* _Work instruction_: Search the records for "shoulder" and copy each line that holds it.

Collected data
== Segment start ==

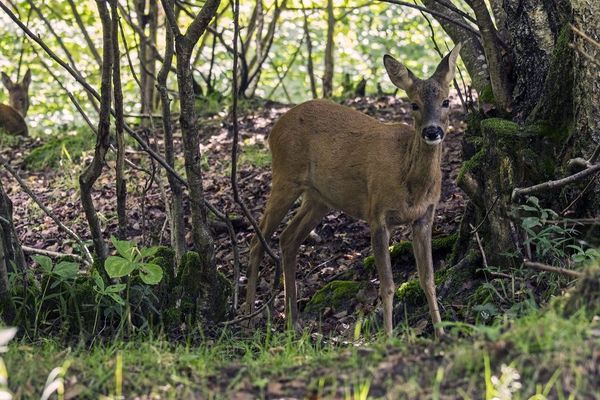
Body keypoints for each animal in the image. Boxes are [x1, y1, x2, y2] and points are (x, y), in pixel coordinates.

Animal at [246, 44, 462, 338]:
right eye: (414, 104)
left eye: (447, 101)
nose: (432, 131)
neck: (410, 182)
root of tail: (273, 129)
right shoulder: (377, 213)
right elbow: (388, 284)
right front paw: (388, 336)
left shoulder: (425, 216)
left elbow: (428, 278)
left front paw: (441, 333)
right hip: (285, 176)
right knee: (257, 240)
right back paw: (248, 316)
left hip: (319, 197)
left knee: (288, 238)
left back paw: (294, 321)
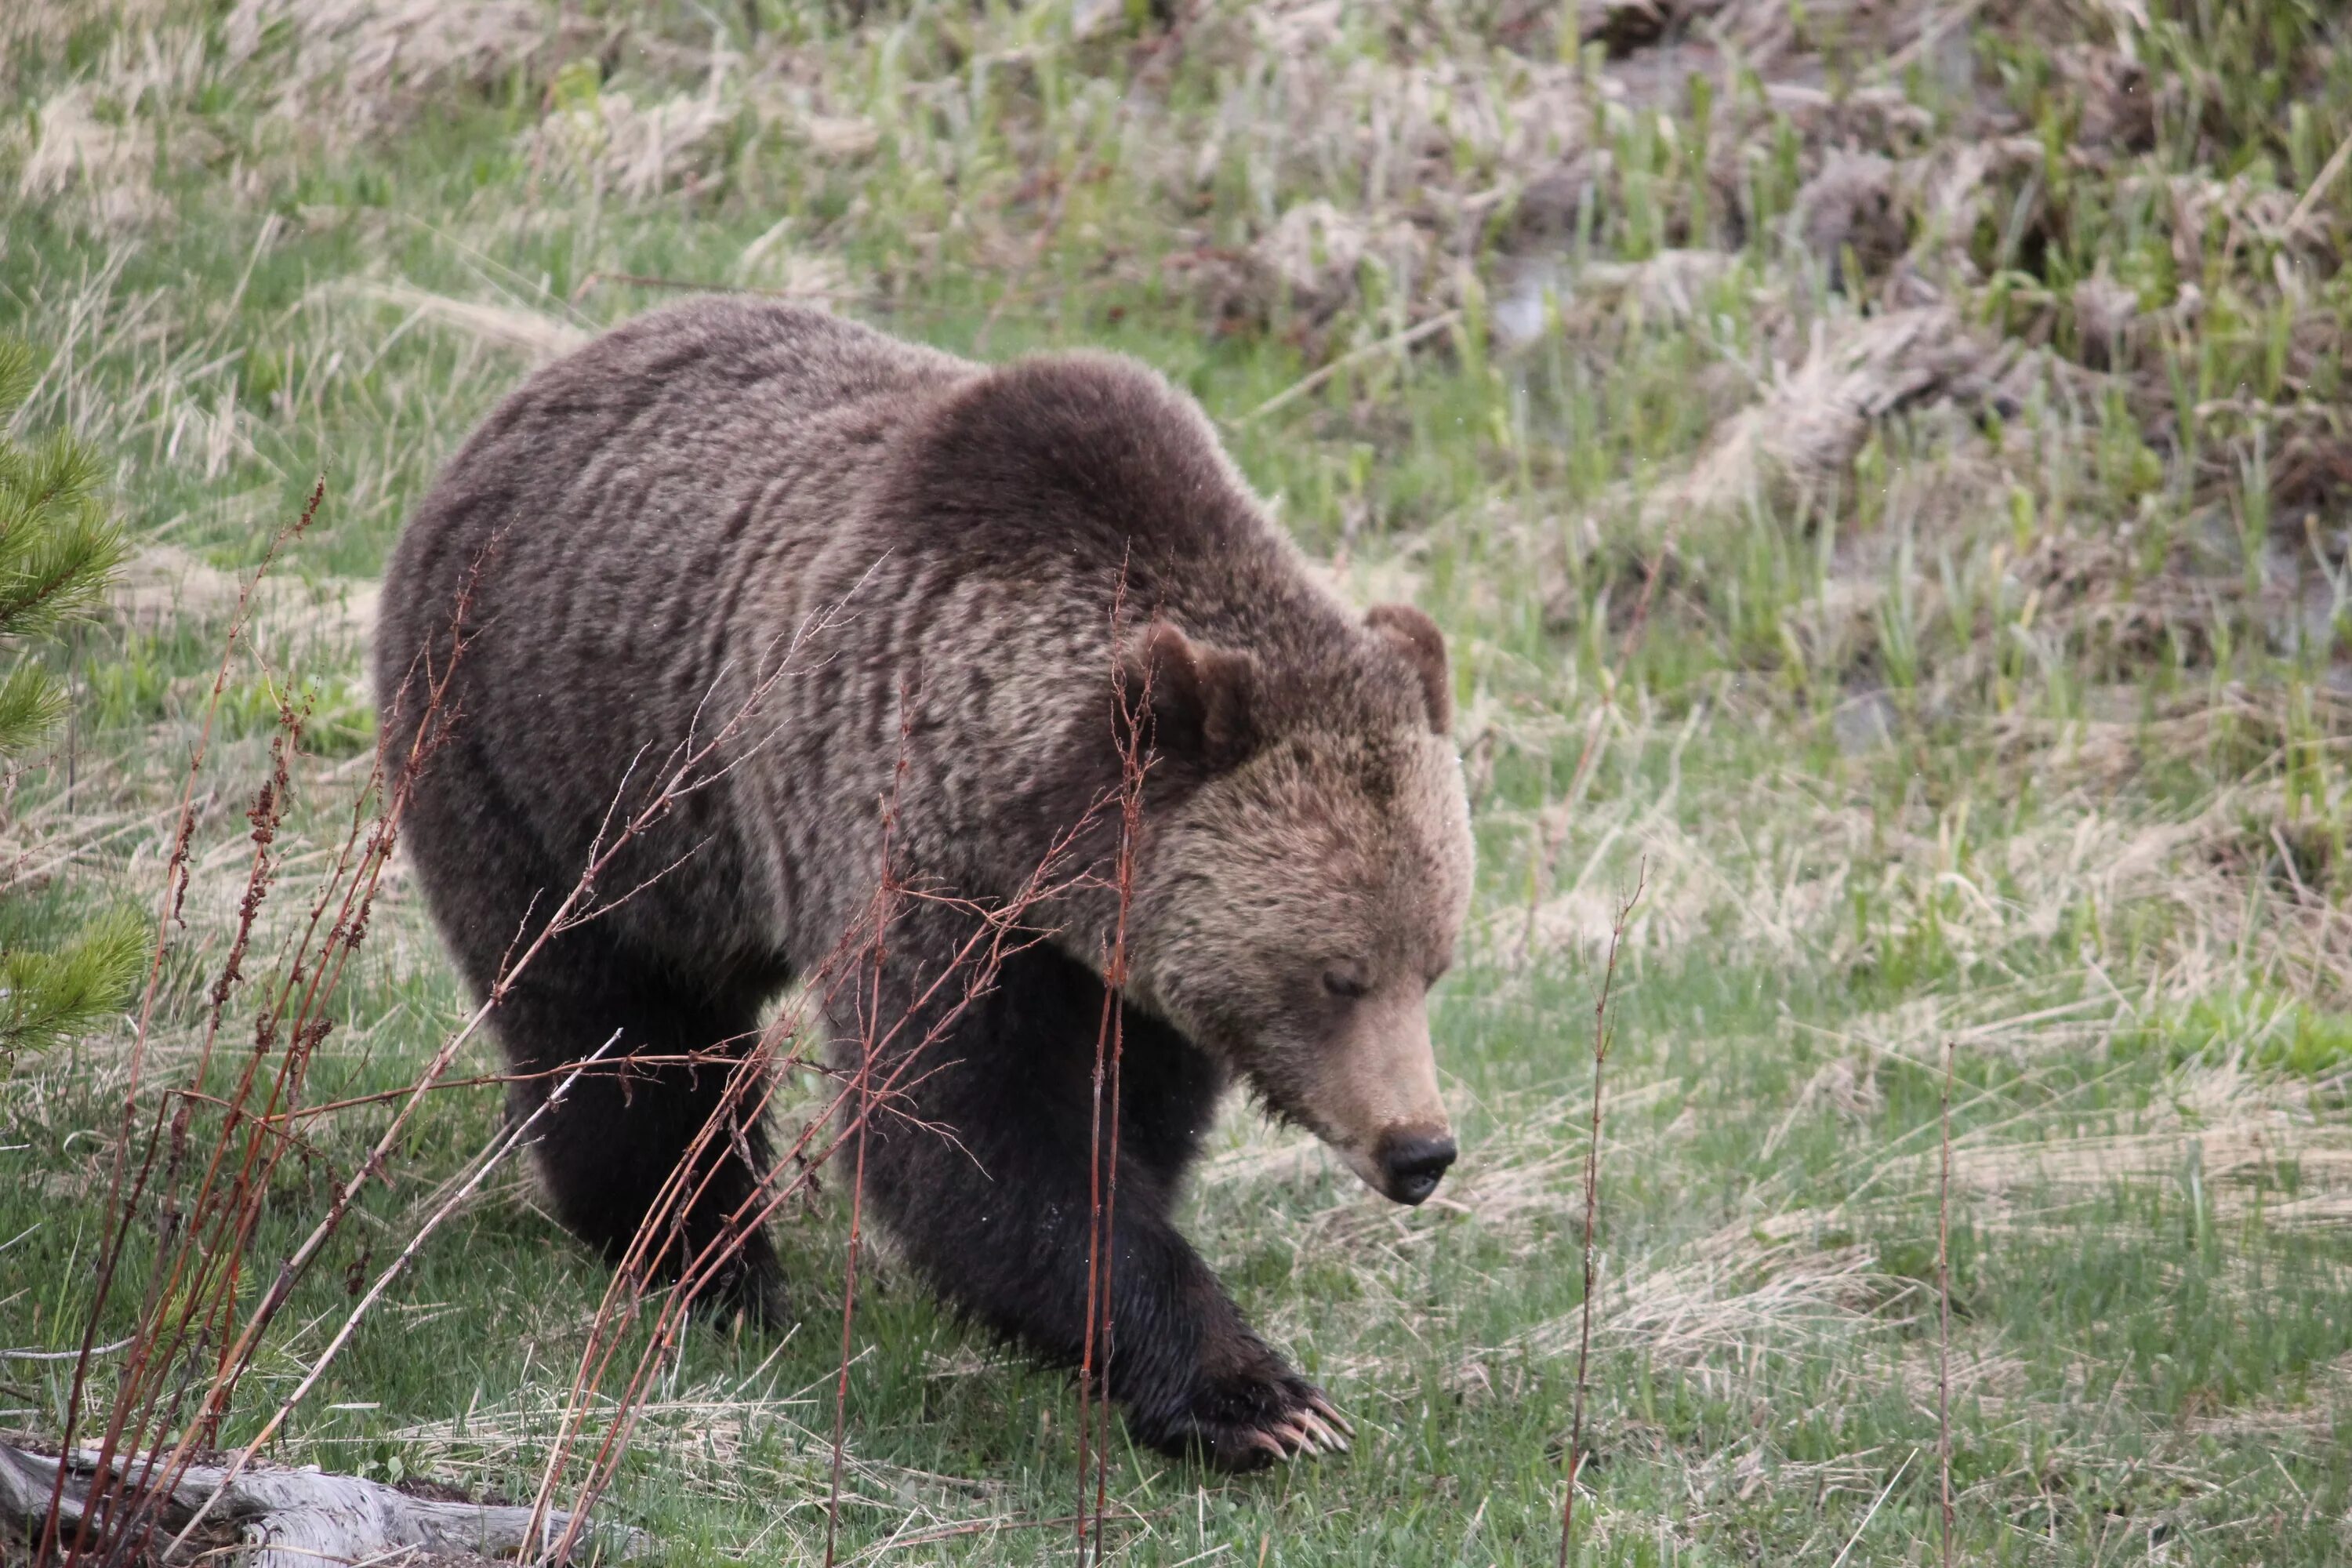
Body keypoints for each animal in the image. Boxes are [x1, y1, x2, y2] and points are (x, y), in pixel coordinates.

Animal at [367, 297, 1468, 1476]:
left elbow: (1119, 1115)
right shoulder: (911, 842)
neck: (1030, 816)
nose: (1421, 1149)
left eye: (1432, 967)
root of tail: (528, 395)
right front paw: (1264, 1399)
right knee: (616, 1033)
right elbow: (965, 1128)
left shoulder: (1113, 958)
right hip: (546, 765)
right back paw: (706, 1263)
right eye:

== Segment end ==

* _Answer to the problem_:
right shoulder: (377, 213)
left shoulder: (425, 216)
right shoulder: (911, 842)
left shoulder: (1113, 958)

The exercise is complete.